• **WHAT IS ASKED**: Reproduce every line of the data below with no changes.

++++ DATA TO PROCESS ++++

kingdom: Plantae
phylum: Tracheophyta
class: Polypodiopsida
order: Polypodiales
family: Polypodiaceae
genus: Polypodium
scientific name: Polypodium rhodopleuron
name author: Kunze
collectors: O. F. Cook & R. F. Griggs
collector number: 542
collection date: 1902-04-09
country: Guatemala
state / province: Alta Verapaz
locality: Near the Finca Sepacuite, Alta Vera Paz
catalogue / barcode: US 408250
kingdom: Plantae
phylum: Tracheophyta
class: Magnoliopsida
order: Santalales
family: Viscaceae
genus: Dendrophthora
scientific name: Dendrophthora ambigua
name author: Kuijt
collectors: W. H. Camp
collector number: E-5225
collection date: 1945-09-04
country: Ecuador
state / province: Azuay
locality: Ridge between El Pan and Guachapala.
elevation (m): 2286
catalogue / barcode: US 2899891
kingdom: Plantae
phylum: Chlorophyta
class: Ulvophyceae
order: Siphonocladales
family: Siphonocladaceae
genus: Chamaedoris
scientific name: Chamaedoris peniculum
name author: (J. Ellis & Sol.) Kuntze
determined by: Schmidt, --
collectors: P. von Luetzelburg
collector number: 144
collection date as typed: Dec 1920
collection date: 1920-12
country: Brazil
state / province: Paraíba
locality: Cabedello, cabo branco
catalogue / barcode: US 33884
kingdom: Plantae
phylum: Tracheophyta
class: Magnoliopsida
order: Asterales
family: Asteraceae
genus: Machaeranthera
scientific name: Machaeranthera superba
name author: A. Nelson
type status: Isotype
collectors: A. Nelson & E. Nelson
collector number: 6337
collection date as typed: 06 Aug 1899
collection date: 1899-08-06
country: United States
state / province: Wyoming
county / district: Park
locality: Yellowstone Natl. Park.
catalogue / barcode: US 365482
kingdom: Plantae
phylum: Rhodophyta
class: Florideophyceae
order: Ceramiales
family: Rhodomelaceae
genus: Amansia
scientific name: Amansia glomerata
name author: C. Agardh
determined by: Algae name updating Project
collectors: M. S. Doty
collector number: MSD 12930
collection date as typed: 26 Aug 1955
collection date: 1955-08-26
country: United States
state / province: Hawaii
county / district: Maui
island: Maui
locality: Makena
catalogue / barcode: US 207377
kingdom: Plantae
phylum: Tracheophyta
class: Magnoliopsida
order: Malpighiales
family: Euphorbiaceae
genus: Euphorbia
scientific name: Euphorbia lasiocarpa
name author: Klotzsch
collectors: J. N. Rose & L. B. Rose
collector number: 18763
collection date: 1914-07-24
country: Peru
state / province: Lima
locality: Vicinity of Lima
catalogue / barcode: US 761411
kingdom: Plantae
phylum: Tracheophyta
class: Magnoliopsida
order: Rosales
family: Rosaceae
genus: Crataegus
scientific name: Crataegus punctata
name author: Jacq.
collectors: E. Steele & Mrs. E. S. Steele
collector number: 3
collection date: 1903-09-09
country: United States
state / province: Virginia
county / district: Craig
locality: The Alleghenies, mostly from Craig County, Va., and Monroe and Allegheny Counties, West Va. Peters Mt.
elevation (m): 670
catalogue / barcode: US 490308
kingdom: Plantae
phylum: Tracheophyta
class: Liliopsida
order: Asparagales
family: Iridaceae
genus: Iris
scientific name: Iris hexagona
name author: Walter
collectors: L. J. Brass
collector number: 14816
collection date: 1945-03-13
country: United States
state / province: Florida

++++

• **OUTPUT FOR THIS EXERCISE**:
kingdom: Plantae
phylum: Tracheophyta
class: Polypodiopsida
order: Polypodiales
family: Polypodiaceae
genus: Polypodium
scientific name: Polypodium rhodopleuron
name author: Kunze
collectors: O. F. Cook & R. F. Griggs
collector number: 542
collection date: 1902-04-09
country: Guatemala
state / province: Alta Verapaz
locality: Near the Finca Sepacuite, Alta Vera Paz
catalogue / barcode: US 408250
kingdom: Plantae
phylum: Tracheophyta
class: Magnoliopsida
order: Santalales
family: Viscaceae
genus: Dendrophthora
scientific name: Dendrophthora ambigua
name author: Kuijt
collectors: W. H. Camp
collector number: E-5225
collection date: 1945-09-04
country: Ecuador
state / province: Azuay
locality: Ridge between El Pan and Guachapala.
elevation (m): 2286
catalogue / barcode: US 2899891
kingdom: Plantae
phylum: Chlorophyta
class: Ulvophyceae
order: Siphonocladales
family: Siphonocladaceae
genus: Chamaedoris
scientific name: Chamaedoris peniculum
name author: (J. Ellis & Sol.) Kuntze
determined by: Schmidt, --
collectors: P. von Luetzelburg
collector number: 144
collection date as typed: Dec 1920
collection date: 1920-12
country: Brazil
state / province: Paraíba
locality: Cabedello, cabo branco
catalogue / barcode: US 33884
kingdom: Plantae
phylum: Tracheophyta
class: Magnoliopsida
order: Asterales
family: Asteraceae
genus: Machaeranthera
scientific name: Machaeranthera superba
name author: A. Nelson
type status: Isotype
collectors: A. Nelson & E. Nelson
collector number: 6337
collection date as typed: 06 Aug 1899
collection date: 1899-08-06
country: United States
state / province: Wyoming
county / district: Park
locality: Yellowstone Natl. Park.
catalogue / barcode: US 365482
kingdom: Plantae
phylum: Rhodophyta
class: Florideophyceae
order: Ceramiales
family: Rhodomelaceae
genus: Amansia
scientific name: Amansia glomerata
name author: C. Agardh
determined by: Algae name updating Project
collectors: M. S. Doty
collector number: MSD 12930
collection date as typed: 26 Aug 1955
collection date: 1955-08-26
country: United States
state / province: Hawaii
county / district: Maui
island: Maui
locality: Makena
catalogue / barcode: US 207377
kingdom: Plantae
phylum: Tracheophyta
class: Magnoliopsida
order: Malpighiales
family: Euphorbiaceae
genus: Euphorbia
scientific name: Euphorbia lasiocarpa
name author: Klotzsch
collectors: J. N. Rose & L. B. Rose
collector number: 18763
collection date: 1914-07-24
country: Peru
state / province: Lima
locality: Vicinity of Lima
catalogue / barcode: US 761411
kingdom: Plantae
phylum: Tracheophyta
class: Magnoliopsida
order: Rosales
family: Rosaceae
genus: Crataegus
scientific name: Crataegus punctata
name author: Jacq.
collectors: E. Steele & Mrs. E. S. Steele
collector number: 3
collection date: 1903-09-09
country: United States
state / province: Virginia
county / district: Craig
locality: The Alleghenies, mostly from Craig County, Va., and Monroe and Allegheny Counties, West Va. Peters Mt.
elevation (m): 670
catalogue / barcode: US 490308
kingdom: Plantae
phylum: Tracheophyta
class: Liliopsida
order: Asparagales
family: Iridaceae
genus: Iris
scientific name: Iris hexagona
name author: Walter
collectors: L. J. Brass
collector number: 14816
collection date: 1945-03-13
country: United States
state / province: Florida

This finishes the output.